The move means a final decision on whether to restrict grass field burning won’t be made until early 1996, according to SCAPCA director Eric Skelton.

Bluegrass farmers this year may begin burning their fields Aug. 15 and continue through Sept. 28, weather permitting. They have promised not to light fields Friday through Sunday, or Labor Day, though no regulations are in place to legally restrict burning on those days.

Last year, 105 Spokane County farmers burned 27,130 acres, Skelton said.

Growers annually torch their fields after harvest to clear chaff and boost yields for the coming year. They say fire is the surest method to keep the bluegrass industry in business.

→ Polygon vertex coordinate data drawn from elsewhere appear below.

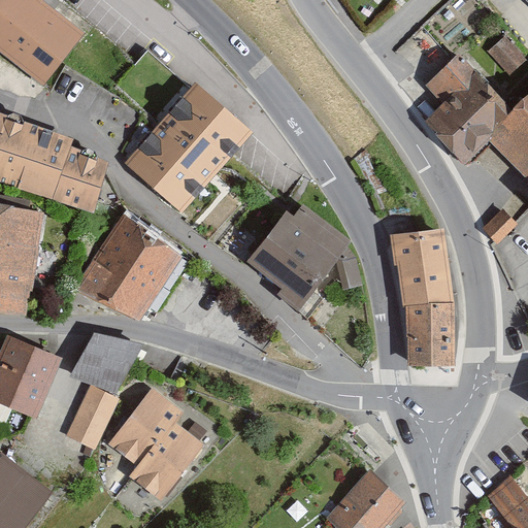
[(87,37),(39,0),(0,0),(0,50),(46,88),(87,37)]
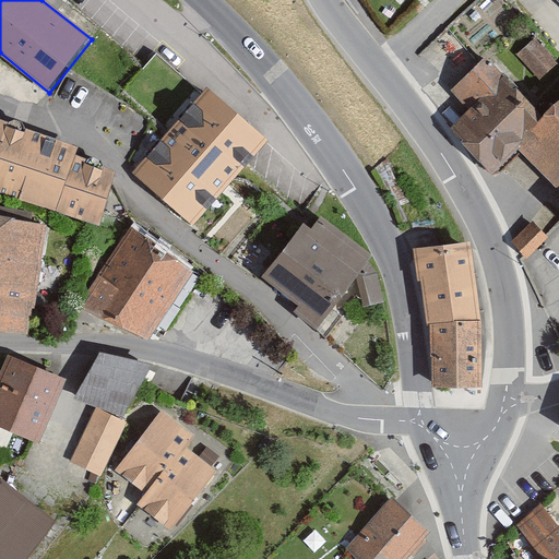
[(539,75),(558,59),(536,34),(516,50),(539,75)]
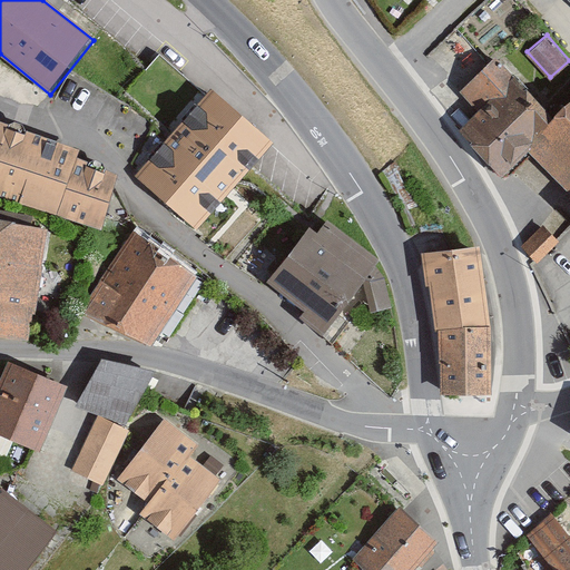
[(556,120),(491,57),(457,91),(478,112),(460,133),(502,178),(526,149),(556,120)]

Field-burning opponents, however, say the practice clogs the skies with unhealthy smoke and particles, forcing respiratory sufferers indoors.

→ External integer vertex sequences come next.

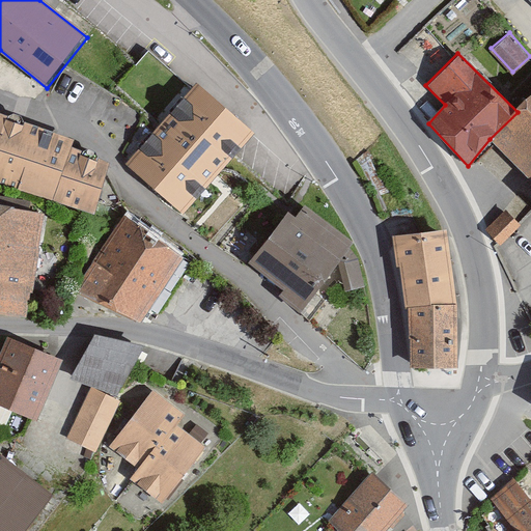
[(254,135),(198,84),(126,165),(182,216),(254,135)]
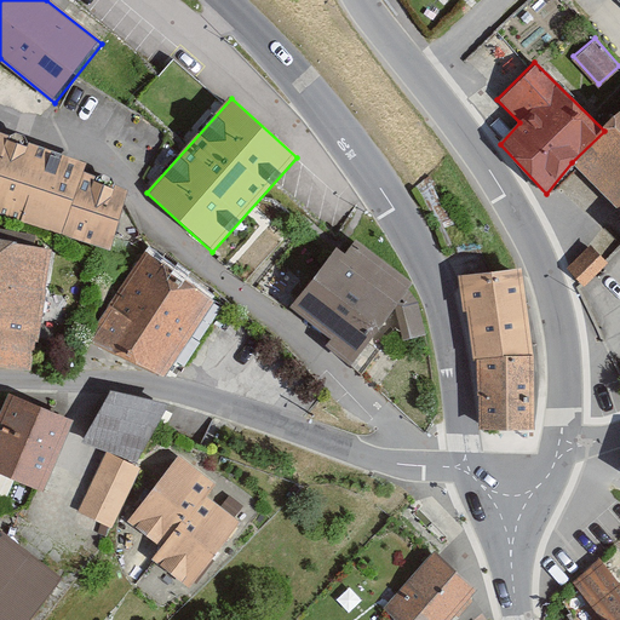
[(619,115),(604,131),(572,162),(619,212),(619,115)]
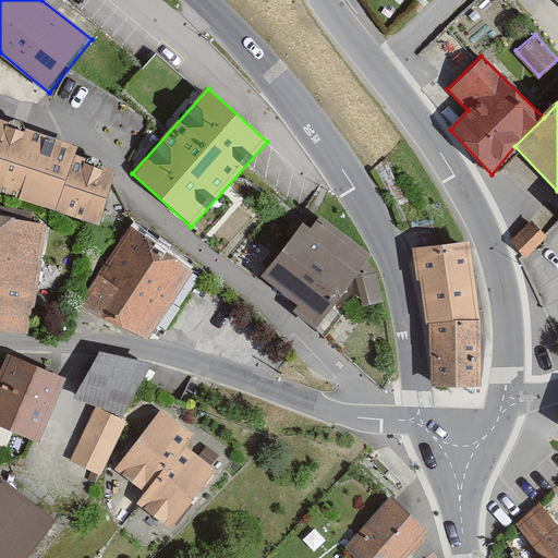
[(79,148),(0,121),(0,194),(97,227),(116,171),(75,158),(79,148)]
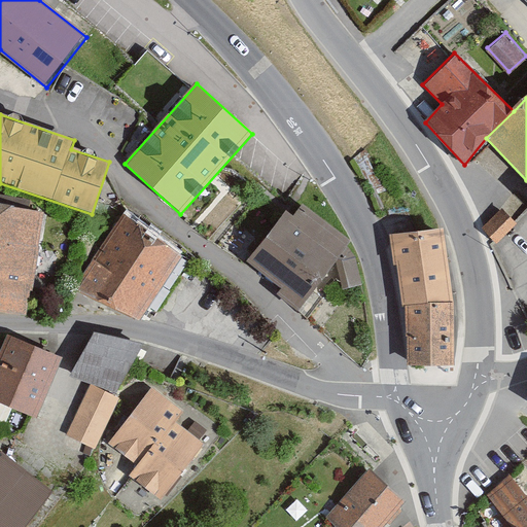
[(293,217),(286,211),(247,262),(281,290),(277,295),(297,313),(337,264),(343,291),(362,286),(355,258),(348,247),(351,243),(302,204),(293,217)]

Unveiling results of public testimony on grass burning, Skelton told the board that 94 percent of the 369 people who spoke or wrote to the agency were against grass burning. Of those opposed, 250 asked that grass burning be phased out or banned immediately. Public health was the most common reason cited for opposition.

But Harris, who recently joined the board, scoffed at the findings, saying they were unscientific. He said he likes to come to a decision by “walking around and talking to people.”

“People haven’t been given the opportunity to express themselves,” he said. “We’re getting dangerously close to making a decision based on emotion, not on fact.”

Harris suggested a scientific public poll, but Hasson torpedoed that idea.

“I’m against polls because that defers leadership,” Hasson said. “Four or five reasonable people ought to be able to conclude an action one way or another.”

Patricia Hoffman, founder of Save Our Summers, an anti-grass burning group, accused the board of tabling the debate until after the smoke - and opposition - disappears.

“Obviously, they want us to go away,” she said. “They want to talk about it in the middle of winter when no one is thinking about grass burning.”

But John Cornwall, president of the Intermountain Grass Growers Association, said SOS was frightening people with no scientific evidence of a public health problem.

“They’ve got the breathing impaired scared to death that as soon as they take a gulp of grass smoke, they’re going to die,” he said.